I don't think people on here are puposefully victim blaming, they just don't understand, they may have had horific experiences with very bad men, but I really do think evil exists and many will never experience that, thank God.

I'm not minimising anyones abuse at all, but with some people there really will be no signs and then the atrocities come.

I think of someone like Jimmy Saville, who although he appeared odd, he did for many years fool a great deal of people, people in power and that's usually where it counts, that he was a man doing good.

The way pychopaths present is usually intellegently kind with upstanding reputations, their bad behaviour can fly under the radar for a long time if not forever.

I agree. With many awful, abusive or useless men of course it is red flag city and absolutely we should be helping other women with how to spot that.

My point was rather that if you do have good boundaries and an awareness of how to spot that, it doesn't make you immune or protect you entirely. There are people who can fool you, anyway. And that we should never make the generalisation that if women were better at spotting red flags then this won't happen to them because that is simply not the case unfortunately. It's still worth doing, of course! It would mean it happens to fewer women. But it won't eliminate it, because there are psychopaths who are very convincing and nobody spots it, even people who know them well who work in the police, social services, etc.

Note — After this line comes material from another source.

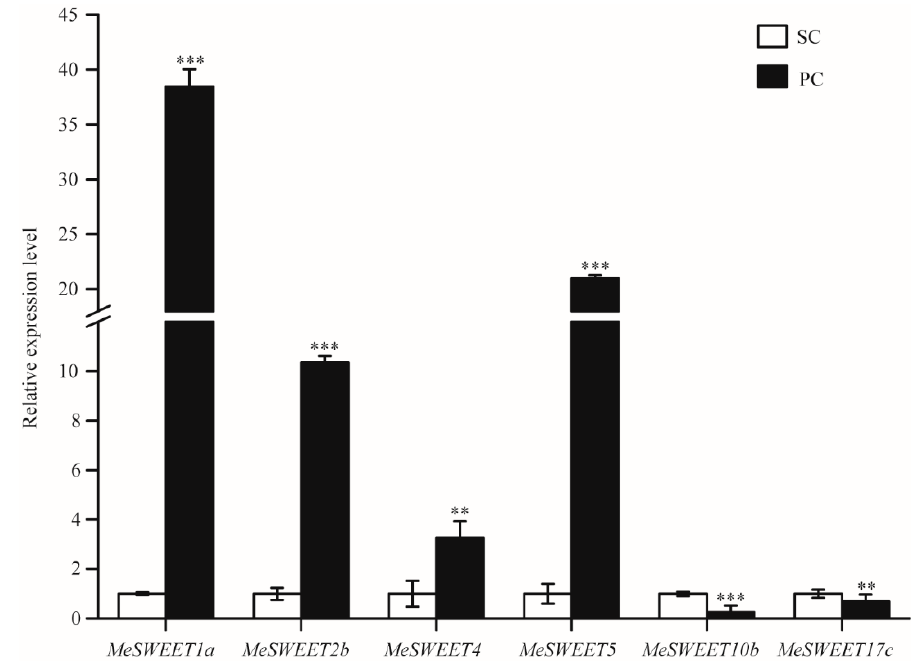
Figure 5. qRT-PCR analysis of the expression levels of MeSWEETs in PC compared to SC. The relative expression levels are normalized to MeActin . The x-axis represents the name of six MeSWEETs genes. The y-axis represents the relative expression levels of MeSWEETs . The data represent the means of three biological replicates. All data are the means ± SE of three independent experiments. Significant differences are indicated by asterisk (** p < 0.01, *** p < 0.001). SC: M. esculenta Crantz cv.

And spreading the idea that you should always be able to see it - when sometimes it's impossible even for professionals to do so - is dangerous because it makes the victims in those situations think it is their fault that it happened. It isn't. It's taken me a long time to understand that, but it really isn't and we all need to be mindful of that when posting anything about "didn't you spot the red flags?" or even worse, the smug posts about "oh this didn't happen to me because I chose a kind, intelligent, family orientated man". Guess how the psychopaths present themselves? Sometimes for decades before it's possible to see it.